Prof. Dr. Ir. Naidah Naing, ST., MS., IAI., IPU

Oleh: Prof. Dr. Ir. Naidah Naing, ST., MS., IAI., IPU (Dosen Prodi Arsitektur Universitas Muslim Indonesia)

LITERASI-ONLINE.COM - "HABIS gelap, terbitlah terang". 

Kutipan legendaris RA Kartini ini menjadi mantra perjuangan perempuan Indonesia sejak awal abad ke-20. 

Perkembangan perempuan di abad ke-21, tepatnya di era digital 4.0, perempuan tampak begitu dominan: mereka tampil sebagai influencer, content creator, pemilik bisnis daring, hingga penggerak sosial. 

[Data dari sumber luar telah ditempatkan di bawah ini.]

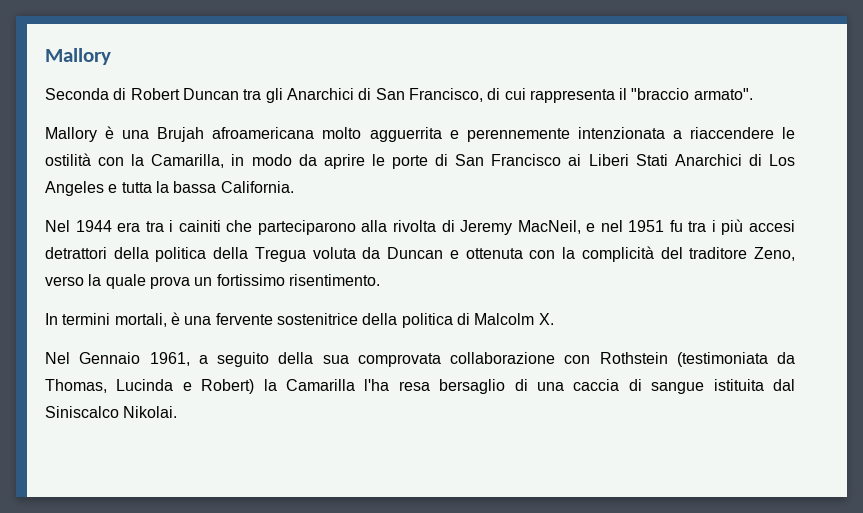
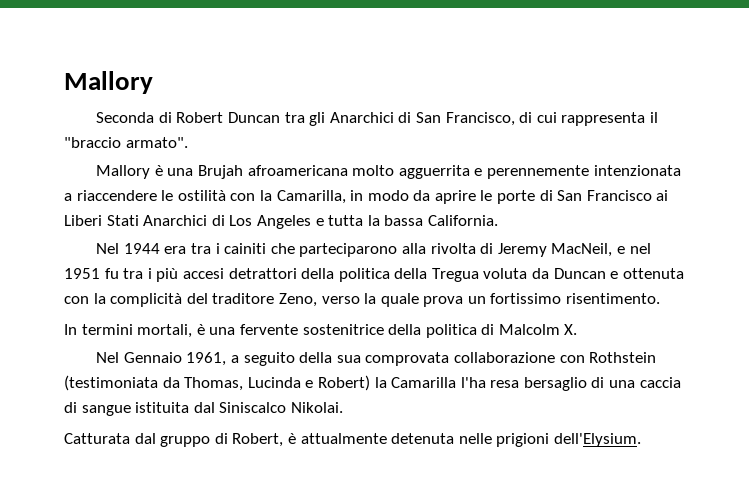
(178, 412) none -> [64,433,641,447] // Catturata dal gruppo di Robert, è attualmente detenuta nelle prigioni dell'Elysium.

Teknologi memberi ruang baru yang dahulu mungkin hanya bisa dibayangkan Kartini. 

Namun, apakah semangat Kartini masih relevan dalam era digital, saat perempuan mengambil peran besar di berbagai platform media sosial? 

Ataukah perjuangan emansipasi kini dibayangi bentuk baru dari eksploitasi?

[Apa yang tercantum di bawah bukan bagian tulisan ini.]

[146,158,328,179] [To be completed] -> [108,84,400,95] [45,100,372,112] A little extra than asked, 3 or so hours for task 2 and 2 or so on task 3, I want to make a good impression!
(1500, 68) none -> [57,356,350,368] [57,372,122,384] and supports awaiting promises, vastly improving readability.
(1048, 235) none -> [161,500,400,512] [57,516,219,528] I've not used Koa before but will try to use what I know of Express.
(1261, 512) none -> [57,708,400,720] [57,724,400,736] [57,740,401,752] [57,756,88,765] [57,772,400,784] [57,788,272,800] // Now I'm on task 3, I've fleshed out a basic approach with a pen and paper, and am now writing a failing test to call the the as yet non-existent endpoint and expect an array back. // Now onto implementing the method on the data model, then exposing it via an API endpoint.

Perempuan dan Panggung Digital

Di era digital 4.0, muncul gelombang besar perempuan muda, di kota dan di desa, yang menjadikan media sosial sebagai panggung utama. 

Instagram, TikTok, Facebook dan YouTube kini bukan hanya ruang hiburan, melainkan ladang kerja dan ekspresi. 

Mereka membagikan tips kecantikan, edukasi keuangan, parenting, kesehatan mental, daily activity di rumah, tempat kerja bahkan aktivisme gender.

Profesi sebagai content creator memang membuka peluang ekonomi dan ruang ekspresi baru bagi perempuan di era AI ini. 

Data dari We Are Social (2024) menunjukkan bahwa 53,8% pengguna aktif media sosial di Indonesia adalah perempuan, dengan kelompok usia terbanyak antara 18–34 tahun.

Ini adalah kelompok usia produktif yang juga dominan dalam ekosistem kreator digital.

Namun, menjadi content creator perempuan tidak selalu berarti merdeka. 

Banyak di antaranya terjebak dalam tuntutan algoritma dan ekspektasi pasar yang menuntut tampilan ideal, konsistensi produksi konten, dan respons cepat terhadap tren—semuanya sering kali berbasis pada estetika dan performativitas.

Dilema Representasi: Empowerment atau Eksploitasi?

Di permukaan, menjadi content creator terlihat sebagai bentuk pemberdayaan bagi perempuan.

Namun jika dicermati lebih dalam, sering kali konten yang dihasilkan perempuan harus mengikuti selera pasar yang patriarkis.

Perempuan kerap dihadapkan pada narasi-narasi "self-love", "boss babe", atau "perempuan mandiri" yang pada kenyataannya dijadikan kemasan komersial oleh industri kecantikan, fashion, dan gaya hidup.

Sarah Banet-Weiser, dalam bukunya Empowered: Popular Feminism and Popular Misogyny (2018), menyebut fenomena ini sebagai “brand feminism” yaitu feminisme yang telah dijinakkan dan dikomodifikasi. 

Dalam konteks ini, empowerment bagi perempuan menjadi label yang menguntungkan brand, tetapi belum tentu membebaskan perempuan dari tekanan performatif.

Perempuan yang berani bicara soal isu-isu kritis seperti kekerasan seksual, pelecehan di ruang publik, atau kesehatan mental sering kali mengalami backlash di komentar, kehilangan follower, bahkan di-report. 

Ironisnya, semakin perempuan berani bersuara di ruang digital, semakin besar pula risiko diserang secara personal.

Data dari SAFEnet (2024) menunjukkan lonjakan drastis Kekerasan Berbasis Gender Online (KBGO). 

Dalam triwulan pertama 2024 saja, tercatat 480 kasus KBGO, dengan mayoritas korban adalah perempuan muda usia 18–25 tahun. 

Banyak dari mereka adalah content creator yang kerap menerima DM ancaman, komentar seksual, bahkan ancaman penyebaran konten palsu berbasis deepfake. 

Jenis kekerasan yang dilaporkan mencakup penyebaran konten intim tanpa izin (73 kasus), pemerasan seksual (90 kasus), dan ancaman berbasis gambar atau video hasil manipulasi (deepfake).